Database is full of datas and records. What we see in rows and columns is quite different when it reaches the memory. What we see is the actual data. But when they are stored in the memory like disks or tapes, they are stored in the form of bits. But any users will not understand these bits. He needs to see the actual data to understand. But all the details about the data stored in the memory are not necessary for the users. He needs only little information that he is interested or wants to work with. Masking the unwanted data from the users happens at different levels in the database. This masking of data is called data abstraction. There are 4 levels of data abstraction.
- External level - This is the highest level in data abstraction. At this level users see the data in the form of rows and columns. This level illustrates the users how the data is stored in terms of tables and relations. Users view full or partial data based on the business requirement. The users will have different views here, based on their levels of access rights. For example, student will not have access to see Lecturers salary details, one employee will not have access to see other employees details, unless he is a manager. At this level, one can access the data from database and perform some calculations based on the data. For example calculate the tax from the salary of employee, calculate CGPA of a Student, Calculate age of a person from his Date of Birth etc. These users can be real users or any programs.
- Logical/ Conceptual level - This is the next level of abstraction. It describes the actual data stored in the database in the form of tables and relates them by means of mapping. This level will not have any information on what a user views at external level. This level will have all the data in the database.
- Internal level - This is one of the intermediary levels. In most of the cases this level is not mentioned and usually it is said that we have 3 levels of data abstraction. This level depends on the DBMS software. This level is how the database is seen from DBMS. We can even combine logical level and this level.

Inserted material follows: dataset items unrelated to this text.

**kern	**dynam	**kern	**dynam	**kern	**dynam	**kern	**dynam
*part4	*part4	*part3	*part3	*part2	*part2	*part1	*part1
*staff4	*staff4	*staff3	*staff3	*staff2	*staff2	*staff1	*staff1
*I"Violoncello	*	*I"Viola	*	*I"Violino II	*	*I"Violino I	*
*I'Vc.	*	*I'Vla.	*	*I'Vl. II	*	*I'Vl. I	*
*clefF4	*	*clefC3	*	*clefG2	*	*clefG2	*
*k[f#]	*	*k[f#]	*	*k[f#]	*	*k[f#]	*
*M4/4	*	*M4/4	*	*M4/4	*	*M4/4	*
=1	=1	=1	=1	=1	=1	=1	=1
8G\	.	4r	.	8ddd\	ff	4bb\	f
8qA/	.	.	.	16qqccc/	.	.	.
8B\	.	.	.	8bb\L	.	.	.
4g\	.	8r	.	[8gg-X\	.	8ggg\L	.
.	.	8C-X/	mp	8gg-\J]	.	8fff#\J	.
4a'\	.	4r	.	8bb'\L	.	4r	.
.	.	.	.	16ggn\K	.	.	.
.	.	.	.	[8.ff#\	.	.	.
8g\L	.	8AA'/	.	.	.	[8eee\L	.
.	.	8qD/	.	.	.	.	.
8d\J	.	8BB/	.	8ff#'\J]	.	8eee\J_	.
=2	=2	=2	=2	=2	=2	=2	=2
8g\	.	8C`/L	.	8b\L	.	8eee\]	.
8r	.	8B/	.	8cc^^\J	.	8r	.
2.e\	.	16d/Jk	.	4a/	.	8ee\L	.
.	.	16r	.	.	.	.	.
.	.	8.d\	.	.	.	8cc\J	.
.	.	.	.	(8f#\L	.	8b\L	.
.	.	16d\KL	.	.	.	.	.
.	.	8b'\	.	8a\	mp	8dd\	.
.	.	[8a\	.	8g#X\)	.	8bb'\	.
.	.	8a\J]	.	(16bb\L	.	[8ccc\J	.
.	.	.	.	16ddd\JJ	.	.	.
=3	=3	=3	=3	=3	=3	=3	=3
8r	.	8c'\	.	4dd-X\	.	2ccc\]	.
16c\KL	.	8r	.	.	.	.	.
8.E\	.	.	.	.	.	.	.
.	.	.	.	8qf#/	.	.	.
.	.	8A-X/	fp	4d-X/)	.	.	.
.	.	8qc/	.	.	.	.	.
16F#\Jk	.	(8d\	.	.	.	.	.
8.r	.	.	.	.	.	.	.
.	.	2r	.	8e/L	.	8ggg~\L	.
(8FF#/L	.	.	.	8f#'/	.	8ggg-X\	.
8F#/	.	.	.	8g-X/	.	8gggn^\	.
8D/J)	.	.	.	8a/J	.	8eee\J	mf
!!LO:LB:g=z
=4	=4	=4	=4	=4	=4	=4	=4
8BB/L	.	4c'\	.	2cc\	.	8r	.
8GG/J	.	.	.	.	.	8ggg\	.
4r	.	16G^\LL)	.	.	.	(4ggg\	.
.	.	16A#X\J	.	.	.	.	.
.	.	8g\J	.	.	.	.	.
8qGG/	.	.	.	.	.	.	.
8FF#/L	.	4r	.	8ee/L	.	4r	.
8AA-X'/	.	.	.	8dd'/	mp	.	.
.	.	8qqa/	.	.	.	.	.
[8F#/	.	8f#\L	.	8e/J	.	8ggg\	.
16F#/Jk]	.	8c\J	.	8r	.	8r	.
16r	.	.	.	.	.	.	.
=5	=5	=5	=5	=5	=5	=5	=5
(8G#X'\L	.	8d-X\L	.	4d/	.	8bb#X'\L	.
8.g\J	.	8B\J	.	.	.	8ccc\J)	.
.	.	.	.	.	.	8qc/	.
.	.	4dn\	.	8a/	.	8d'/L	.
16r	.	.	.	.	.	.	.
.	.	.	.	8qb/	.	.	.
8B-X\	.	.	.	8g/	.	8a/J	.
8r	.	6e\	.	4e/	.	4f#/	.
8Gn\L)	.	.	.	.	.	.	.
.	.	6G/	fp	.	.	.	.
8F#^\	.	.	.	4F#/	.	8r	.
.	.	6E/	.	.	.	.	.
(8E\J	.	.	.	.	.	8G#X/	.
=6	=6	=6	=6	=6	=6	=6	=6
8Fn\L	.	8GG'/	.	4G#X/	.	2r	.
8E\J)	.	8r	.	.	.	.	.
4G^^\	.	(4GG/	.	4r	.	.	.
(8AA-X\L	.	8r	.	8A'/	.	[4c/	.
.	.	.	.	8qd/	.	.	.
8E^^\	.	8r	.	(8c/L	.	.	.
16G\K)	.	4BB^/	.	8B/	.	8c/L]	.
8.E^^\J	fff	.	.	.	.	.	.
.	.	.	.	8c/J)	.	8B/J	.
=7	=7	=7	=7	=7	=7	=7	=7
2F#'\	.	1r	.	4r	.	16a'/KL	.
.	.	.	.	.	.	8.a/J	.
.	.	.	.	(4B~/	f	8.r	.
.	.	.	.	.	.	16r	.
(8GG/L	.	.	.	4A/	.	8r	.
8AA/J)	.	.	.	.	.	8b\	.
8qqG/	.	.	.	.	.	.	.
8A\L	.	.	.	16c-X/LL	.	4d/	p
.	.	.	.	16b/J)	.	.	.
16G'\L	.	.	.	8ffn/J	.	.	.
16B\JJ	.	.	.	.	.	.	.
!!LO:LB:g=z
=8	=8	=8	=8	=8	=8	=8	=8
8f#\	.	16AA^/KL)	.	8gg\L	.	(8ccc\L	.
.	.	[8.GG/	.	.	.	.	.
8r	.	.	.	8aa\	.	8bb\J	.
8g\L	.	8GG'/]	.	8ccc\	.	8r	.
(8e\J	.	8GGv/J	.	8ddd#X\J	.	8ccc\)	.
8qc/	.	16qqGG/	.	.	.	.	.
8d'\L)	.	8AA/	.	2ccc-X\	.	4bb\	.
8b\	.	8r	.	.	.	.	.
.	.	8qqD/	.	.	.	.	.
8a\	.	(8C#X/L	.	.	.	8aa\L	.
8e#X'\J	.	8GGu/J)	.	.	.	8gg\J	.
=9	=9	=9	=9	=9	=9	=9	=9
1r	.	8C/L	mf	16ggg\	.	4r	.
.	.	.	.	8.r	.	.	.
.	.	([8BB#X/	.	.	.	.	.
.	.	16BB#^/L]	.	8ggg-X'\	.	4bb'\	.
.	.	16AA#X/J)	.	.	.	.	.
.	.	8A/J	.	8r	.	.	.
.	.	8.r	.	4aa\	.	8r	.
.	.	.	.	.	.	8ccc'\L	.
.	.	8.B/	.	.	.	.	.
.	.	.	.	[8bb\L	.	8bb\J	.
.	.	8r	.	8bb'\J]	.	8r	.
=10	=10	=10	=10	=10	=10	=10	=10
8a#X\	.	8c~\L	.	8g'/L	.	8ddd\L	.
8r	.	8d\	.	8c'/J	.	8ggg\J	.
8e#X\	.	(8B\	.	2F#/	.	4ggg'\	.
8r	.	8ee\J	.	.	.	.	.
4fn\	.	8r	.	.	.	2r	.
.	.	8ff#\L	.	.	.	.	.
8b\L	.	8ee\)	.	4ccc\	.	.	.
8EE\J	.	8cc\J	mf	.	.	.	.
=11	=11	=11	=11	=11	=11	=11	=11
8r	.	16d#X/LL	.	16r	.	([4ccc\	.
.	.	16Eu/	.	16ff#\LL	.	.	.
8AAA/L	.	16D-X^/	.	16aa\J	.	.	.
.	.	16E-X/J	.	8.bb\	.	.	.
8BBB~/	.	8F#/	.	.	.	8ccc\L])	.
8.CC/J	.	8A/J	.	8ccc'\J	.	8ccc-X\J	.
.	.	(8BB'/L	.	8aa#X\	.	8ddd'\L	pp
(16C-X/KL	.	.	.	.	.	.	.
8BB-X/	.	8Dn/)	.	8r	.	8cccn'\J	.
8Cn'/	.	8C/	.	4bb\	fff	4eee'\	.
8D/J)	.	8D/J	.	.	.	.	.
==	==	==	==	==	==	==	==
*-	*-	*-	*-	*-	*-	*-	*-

- Physical level - This is the lowest level in data abstraction. This level describes how the data is actually stored in the physical memory like magnetic tapes, hard disks etc. In this level the file organization methods like hashing, sequential, B+ tree comes into picture. At this level, developer would know the requirement, size and accessing frequency of the records clearly. So designing this level will not be much complex for him.
Any changes/ computations done at this level will not affect other levels of data. That means, if we retrieve the few columns of the STUDENT table, it will not change the whole table, or if we calculate the CGPA of a Student, it will not change/update the table. This level of data is based on the below levels, but it will not alter the data at below levels.

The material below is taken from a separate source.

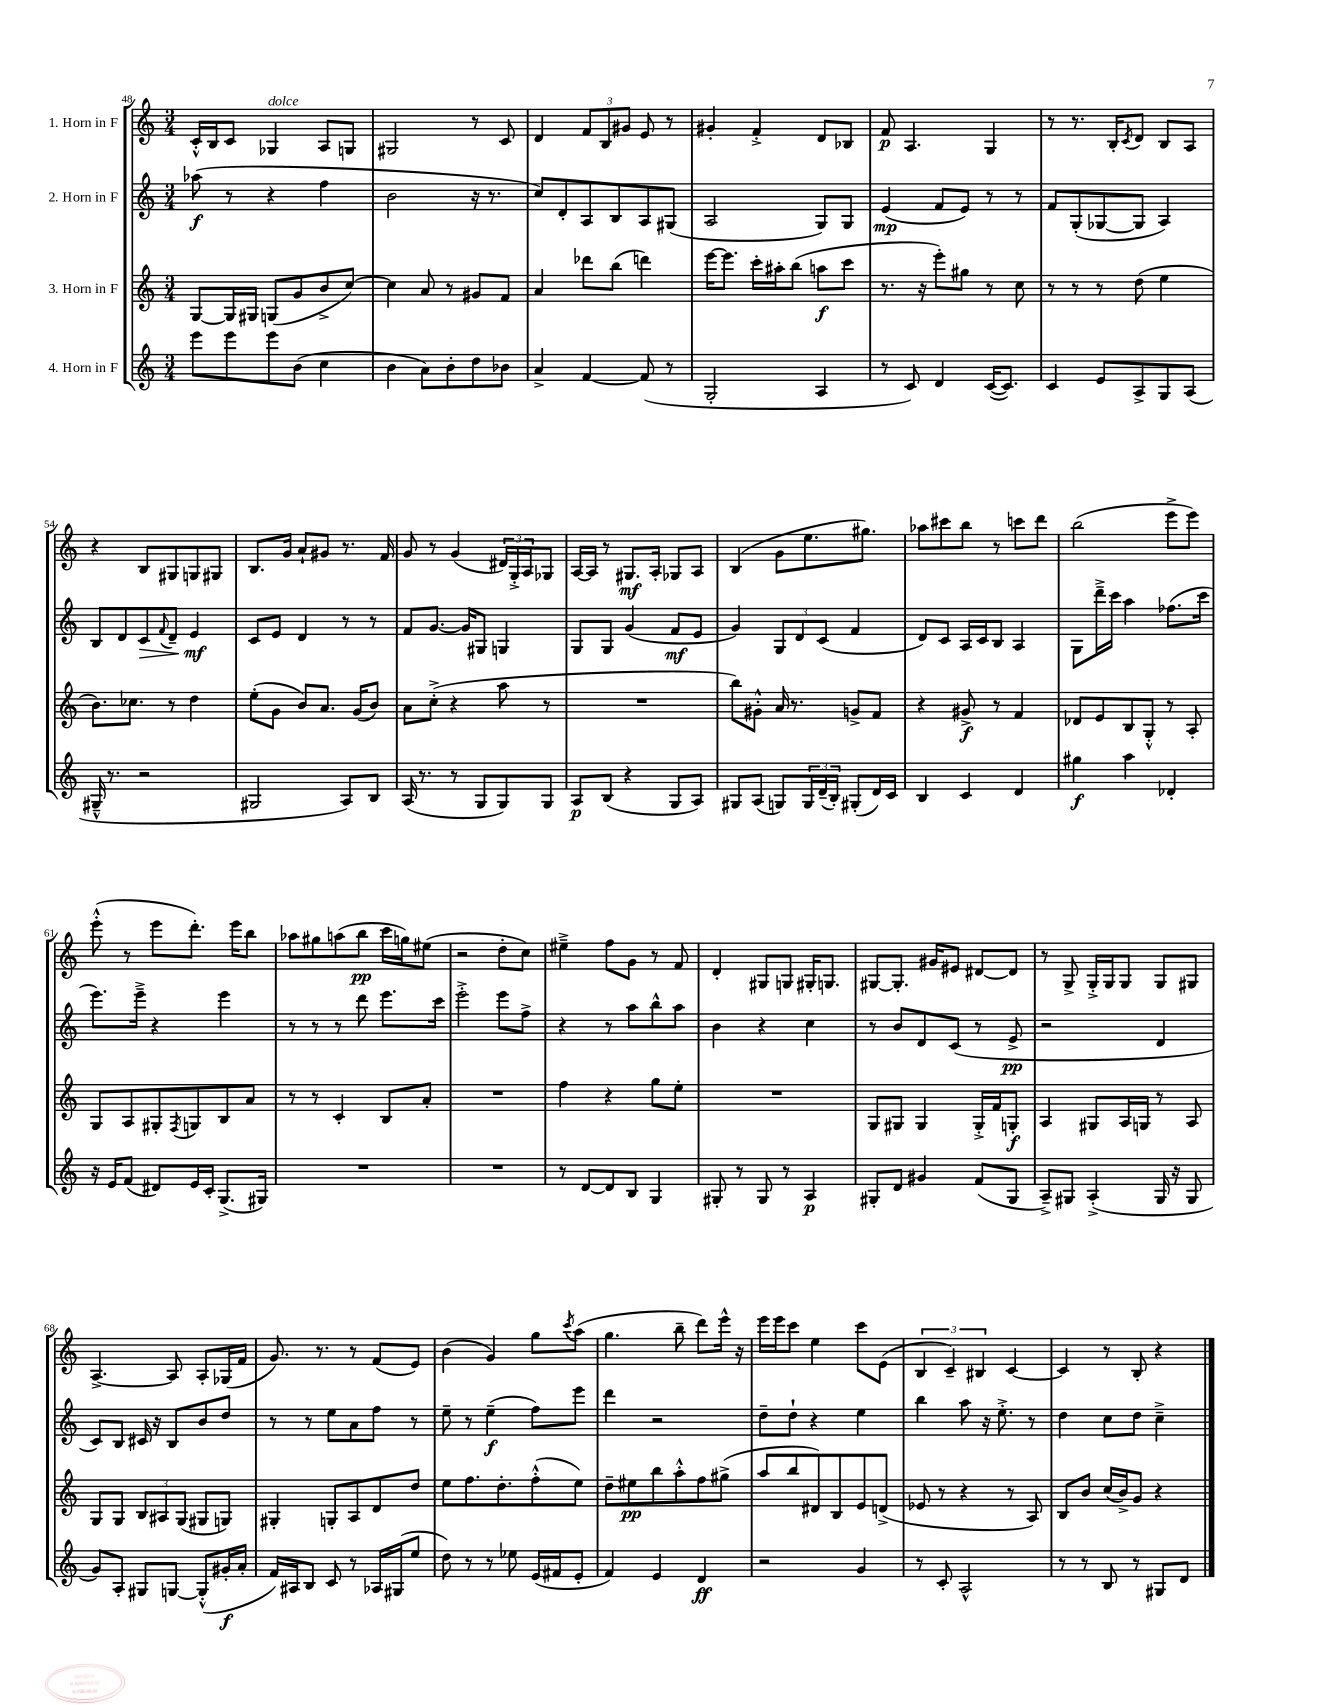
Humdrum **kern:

Any changes done in this level will not affect the external or physical levels of data. That is any changes to the table structure or the relation will not modify the data that the user is viewing at the external view or the storage at the physical level. For example, suppose we have added a new column ‘skills’ which will not modify the external view data on which the user was viewing Ages of the students. Similarly, it will have space allocated for ‘Skills’ in the physical memory, but it will not modify the space or address of Date of Birth (using which Age will be derived) in the memory. Hence external and physical independence is achieved.